WHAT THIS TASK INVOLVES
Restate the data below word for word, keeping each line intact.

(Collected data)
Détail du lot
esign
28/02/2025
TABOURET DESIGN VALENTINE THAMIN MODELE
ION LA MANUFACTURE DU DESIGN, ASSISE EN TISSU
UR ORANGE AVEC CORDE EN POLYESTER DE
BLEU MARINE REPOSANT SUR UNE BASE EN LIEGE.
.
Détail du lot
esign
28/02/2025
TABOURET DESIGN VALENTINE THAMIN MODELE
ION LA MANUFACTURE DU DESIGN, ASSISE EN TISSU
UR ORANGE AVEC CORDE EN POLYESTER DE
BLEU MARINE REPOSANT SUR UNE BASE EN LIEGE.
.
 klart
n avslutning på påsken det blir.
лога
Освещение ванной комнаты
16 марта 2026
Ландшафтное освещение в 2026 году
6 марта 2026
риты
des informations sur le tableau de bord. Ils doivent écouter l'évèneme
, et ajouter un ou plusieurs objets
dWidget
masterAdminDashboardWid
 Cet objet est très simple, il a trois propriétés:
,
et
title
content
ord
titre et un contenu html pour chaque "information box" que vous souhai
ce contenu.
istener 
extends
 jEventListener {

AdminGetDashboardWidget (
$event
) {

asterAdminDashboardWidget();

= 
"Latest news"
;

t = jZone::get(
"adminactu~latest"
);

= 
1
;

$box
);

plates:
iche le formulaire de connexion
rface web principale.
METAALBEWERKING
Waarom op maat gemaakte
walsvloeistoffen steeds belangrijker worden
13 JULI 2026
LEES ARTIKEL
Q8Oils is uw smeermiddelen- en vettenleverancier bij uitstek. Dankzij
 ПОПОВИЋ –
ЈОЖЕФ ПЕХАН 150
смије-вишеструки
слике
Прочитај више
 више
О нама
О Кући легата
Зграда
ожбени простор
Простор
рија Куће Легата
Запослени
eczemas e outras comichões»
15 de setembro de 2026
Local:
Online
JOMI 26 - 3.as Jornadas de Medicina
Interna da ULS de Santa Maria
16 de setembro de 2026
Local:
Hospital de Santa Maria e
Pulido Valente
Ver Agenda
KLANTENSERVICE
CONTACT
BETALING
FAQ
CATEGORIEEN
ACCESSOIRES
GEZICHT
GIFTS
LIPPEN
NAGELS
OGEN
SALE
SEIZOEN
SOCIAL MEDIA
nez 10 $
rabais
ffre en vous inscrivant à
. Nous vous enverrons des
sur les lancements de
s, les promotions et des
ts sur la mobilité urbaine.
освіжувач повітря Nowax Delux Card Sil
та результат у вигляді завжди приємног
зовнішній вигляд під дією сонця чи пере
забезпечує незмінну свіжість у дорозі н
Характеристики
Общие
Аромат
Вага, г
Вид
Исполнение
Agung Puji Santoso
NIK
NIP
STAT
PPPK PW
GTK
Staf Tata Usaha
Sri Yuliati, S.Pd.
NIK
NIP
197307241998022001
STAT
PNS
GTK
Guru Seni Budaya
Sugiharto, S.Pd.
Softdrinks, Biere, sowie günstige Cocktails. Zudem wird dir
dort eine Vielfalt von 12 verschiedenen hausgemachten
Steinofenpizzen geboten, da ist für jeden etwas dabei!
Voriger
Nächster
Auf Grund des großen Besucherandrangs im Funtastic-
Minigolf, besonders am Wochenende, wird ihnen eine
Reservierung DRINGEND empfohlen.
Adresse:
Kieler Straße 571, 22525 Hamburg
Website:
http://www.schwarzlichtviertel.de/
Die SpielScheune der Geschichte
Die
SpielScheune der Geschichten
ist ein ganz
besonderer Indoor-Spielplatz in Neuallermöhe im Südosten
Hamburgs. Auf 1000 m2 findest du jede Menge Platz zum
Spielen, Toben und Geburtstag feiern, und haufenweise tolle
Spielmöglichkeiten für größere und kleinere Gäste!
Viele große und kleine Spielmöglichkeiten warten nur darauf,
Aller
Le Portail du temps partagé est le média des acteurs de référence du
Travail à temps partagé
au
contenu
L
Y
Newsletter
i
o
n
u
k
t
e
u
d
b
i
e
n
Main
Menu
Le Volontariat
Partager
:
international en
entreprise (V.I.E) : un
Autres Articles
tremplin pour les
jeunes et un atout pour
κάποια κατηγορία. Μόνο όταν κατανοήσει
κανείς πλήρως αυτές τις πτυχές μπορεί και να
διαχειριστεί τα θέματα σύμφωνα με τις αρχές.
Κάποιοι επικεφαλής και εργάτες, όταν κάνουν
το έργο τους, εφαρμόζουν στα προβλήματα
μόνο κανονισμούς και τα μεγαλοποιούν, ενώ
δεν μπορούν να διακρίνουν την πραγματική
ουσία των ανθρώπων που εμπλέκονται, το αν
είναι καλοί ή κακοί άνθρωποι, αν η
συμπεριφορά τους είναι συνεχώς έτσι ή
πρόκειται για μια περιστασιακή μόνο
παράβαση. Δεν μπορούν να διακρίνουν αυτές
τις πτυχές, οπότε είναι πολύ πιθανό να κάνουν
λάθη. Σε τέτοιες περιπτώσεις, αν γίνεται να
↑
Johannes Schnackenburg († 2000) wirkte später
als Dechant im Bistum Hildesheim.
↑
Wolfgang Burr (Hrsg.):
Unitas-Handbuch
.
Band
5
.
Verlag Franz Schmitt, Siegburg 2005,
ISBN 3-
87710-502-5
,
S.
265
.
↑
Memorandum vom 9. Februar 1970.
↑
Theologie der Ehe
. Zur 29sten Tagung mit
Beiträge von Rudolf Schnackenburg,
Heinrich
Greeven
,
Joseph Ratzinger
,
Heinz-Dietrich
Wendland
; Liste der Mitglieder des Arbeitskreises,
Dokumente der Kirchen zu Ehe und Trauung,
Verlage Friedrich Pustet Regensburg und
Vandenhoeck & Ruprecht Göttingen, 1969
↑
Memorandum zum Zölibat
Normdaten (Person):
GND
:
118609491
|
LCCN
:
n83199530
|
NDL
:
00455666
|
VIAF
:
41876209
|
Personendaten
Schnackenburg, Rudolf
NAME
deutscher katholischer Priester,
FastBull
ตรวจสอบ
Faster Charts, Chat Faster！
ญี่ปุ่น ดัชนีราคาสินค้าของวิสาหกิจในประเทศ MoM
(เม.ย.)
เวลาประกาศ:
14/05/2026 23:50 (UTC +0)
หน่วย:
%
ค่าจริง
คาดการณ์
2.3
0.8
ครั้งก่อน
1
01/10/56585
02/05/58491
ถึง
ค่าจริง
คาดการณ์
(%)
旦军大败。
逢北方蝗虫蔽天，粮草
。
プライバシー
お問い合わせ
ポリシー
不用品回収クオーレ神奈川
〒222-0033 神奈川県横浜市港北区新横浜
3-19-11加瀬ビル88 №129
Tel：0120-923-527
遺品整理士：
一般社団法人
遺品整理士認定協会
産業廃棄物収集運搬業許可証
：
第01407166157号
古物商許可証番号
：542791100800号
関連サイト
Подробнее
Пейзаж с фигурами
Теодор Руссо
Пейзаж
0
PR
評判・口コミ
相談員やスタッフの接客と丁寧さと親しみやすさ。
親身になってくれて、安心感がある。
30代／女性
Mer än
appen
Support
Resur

COMPLETED TASK
Détail du lot
esign
28/02/2025
TABOURET DESIGN VALENTINE THAMIN MODELE
ION LA MANUFACTURE DU DESIGN, ASSISE EN TISSU
UR ORANGE AVEC CORDE EN POLYESTER DE
BLEU MARINE REPOSANT SUR UNE BASE EN LIEGE.
.
Détail du lot
esign
28/02/2025
TABOURET DESIGN VALENTINE THAMIN MODELE
ION LA MANUFACTURE DU DESIGN, ASSISE EN TISSU
UR ORANGE AVEC CORDE EN POLYESTER DE
BLEU MARINE REPOSANT SUR UNE BASE EN LIEGE.
.
 klart
n avslutning på påsken det blir.
лога
Освещение ванной комнаты
16 марта 2026
Ландшафтное освещение в 2026 году
6 марта 2026
риты
des informations sur le tableau de bord. Ils doivent écouter l'évèneme
, et ajouter un ou plusieurs objets
dWidget
masterAdminDashboardWid
 Cet objet est très simple, il a trois propriétés:
,
et
title
content
ord
titre et un contenu html pour chaque "information box" que vous souhai
ce contenu.
istener 
extends
 jEventListener {

AdminGetDashboardWidget (
$event
) {

asterAdminDashboardWidget();

= 
"Latest news"
;

t = jZone::get(
"adminactu~latest"
);

= 
1
;

$box
);

plates:
iche le formulaire de connexion
rface web principale.
METAALBEWERKING
Waarom op maat gemaakte
walsvloeistoffen steeds belangrijker worden
13 JULI 2026
LEES ARTIKEL
Q8Oils is uw smeermiddelen- en vettenleverancier bij uitstek. Dankzij
 ПОПОВИЋ –
ЈОЖЕФ ПЕХАН 150
смије-вишеструки
слике
Прочитај више
 више
О нама
О Кући легата
Зграда
ожбени простор
Простор
рија Куће Легата
Запослени
eczemas e outras comichões»
15 de setembro de 2026
Local:
Online
JOMI 26 - 3.as Jornadas de Medicina
Interna da ULS de Santa Maria
16 de setembro de 2026
Local:
Hospital de Santa Maria e
Pulido Valente
Ver Agenda
KLANTENSERVICE
CONTACT
BETALING
FAQ
CATEGORIEEN
ACCESSOIRES
GEZICHT
GIFTS
LIPPEN
NAGELS
OGEN
SALE
SEIZOEN
SOCIAL MEDIA
nez 10 $
rabais
ffre en vous inscrivant à
. Nous vous enverrons des
sur les lancements de
s, les promotions et des
ts sur la mobilité urbaine.
освіжувач повітря Nowax Delux Card Sil
та результат у вигляді завжди приємног
зовнішній вигляд під дією сонця чи пере
забезпечує незмінну свіжість у дорозі н
Характеристики
Общие
Аромат
Вага, г
Вид
Исполнение
Agung Puji Santoso
NIK
NIP
STAT
PPPK PW
GTK
Staf Tata Usaha
Sri Yuliati, S.Pd.
NIK
NIP
197307241998022001
STAT
PNS
GTK
Guru Seni Budaya
Sugiharto, S.Pd.
Softdrinks, Biere, sowie günstige Cocktails. Zudem wird dir
dort eine Vielfalt von 12 verschiedenen hausgemachten
Steinofenpizzen geboten, da ist für jeden etwas dabei!
Voriger
Nächster
Auf Grund des großen Besucherandrangs im Funtastic-
Minigolf, besonders am Wochenende, wird ihnen eine
Reservierung DRINGEND empfohlen.
Adresse:
Kieler Straße 571, 22525 Hamburg
Website:
http://www.schwarzlichtviertel.de/
Die SpielScheune der Geschichte
Die
SpielScheune der Geschichten
ist ein ganz
besonderer Indoor-Spielplatz in Neuallermöhe im Südosten
Hamburgs. Auf 1000 m2 findest du jede Menge Platz zum
Spielen, Toben und Geburtstag feiern, und haufenweise tolle
Spielmöglichkeiten für größere und kleinere Gäste!
Viele große und kleine Spielmöglichkeiten warten nur darauf,
Aller
Le Portail du temps partagé est le média des acteurs de référence du
Travail à temps partagé
au
contenu
L
Y
Newsletter
i
o
n
u
k
t
e
u
d
b
i
e
n
Main
Menu
Le Volontariat
Partager
:
international en
entreprise (V.I.E) : un
Autres Articles
tremplin pour les
jeunes et un atout pour
κάποια κατηγορία. Μόνο όταν κατανοήσει
κανείς πλήρως αυτές τις πτυχές μπορεί και να
διαχειριστεί τα θέματα σύμφωνα με τις αρχές.
Κάποιοι επικεφαλής και εργάτες, όταν κάνουν
το έργο τους, εφαρμόζουν στα προβλήματα
μόνο κανονισμούς και τα μεγαλοποιούν, ενώ
δεν μπορούν να διακρίνουν την πραγματική
ουσία των ανθρώπων που εμπλέκονται, το αν
είναι καλοί ή κακοί άνθρωποι, αν η
συμπεριφορά τους είναι συνεχώς έτσι ή
πρόκειται για μια περιστασιακή μόνο
παράβαση. Δεν μπορούν να διακρίνουν αυτές
τις πτυχές, οπότε είναι πολύ πιθανό να κάνουν
λάθη. Σε τέτοιες περιπτώσεις, αν γίνεται να
↑
Johannes Schnackenburg († 2000) wirkte später
als Dechant im Bistum Hildesheim.
↑
Wolfgang Burr (Hrsg.):
Unitas-Handbuch
.
Band
5
.
Verlag Franz Schmitt, Siegburg 2005,
ISBN 3-
87710-502-5
,
S.
265
.
↑
Memorandum vom 9. Februar 1970.
↑
Theologie der Ehe
. Zur 29sten Tagung mit
Beiträge von Rudolf Schnackenburg,
Heinrich
Greeven
,
Joseph Ratzinger
,
Heinz-Dietrich
Wendland
; Liste der Mitglieder des Arbeitskreises,
Dokumente der Kirchen zu Ehe und Trauung,
Verlage Friedrich Pustet Regensburg und
Vandenhoeck & Ruprecht Göttingen, 1969
↑
Memorandum zum Zölibat
Normdaten (Person):
GND
:
118609491
|
LCCN
:
n83199530
|
NDL
:
00455666
|
VIAF
:
41876209
|
Personendaten
Schnackenburg, Rudolf
NAME
deutscher katholischer Priester,
FastBull
ตรวจสอบ
Faster Charts, Chat Faster！
ญี่ปุ่น ดัชนีราคาสินค้าของวิสาหกิจในประเทศ MoM
(เม.ย.)
เวลาประกาศ:
14/05/2026 23:50 (UTC +0)
หน่วย:
%
ค่าจริง
คาดการณ์
2.3
0.8
ครั้งก่อน
1
01/10/56585
02/05/58491
ถึง
ค่าจริง
คาดการณ์
(%)
旦军大败。
逢北方蝗虫蔽天，粮草
。
プライバシー
お問い合わせ
ポリシー
不用品回収クオーレ神奈川
〒222-0033 神奈川県横浜市港北区新横浜
3-19-11加瀬ビル88 №129
Tel：0120-923-527
遺品整理士：
一般社団法人
遺品整理士認定協会
産業廃棄物収集運搬業許可証
：
第01407166157号
古物商許可証番号
：542791100800号
関連サイト
Подробнее
Пейзаж с фигурами
Теодор Руссо
Пейзаж
0
PR
評判・口コミ
相談員やスタッフの接客と丁寧さと親しみやすさ。
親身になってくれて、安心感がある。
30代／女性
Mer än
appen
Support
Resur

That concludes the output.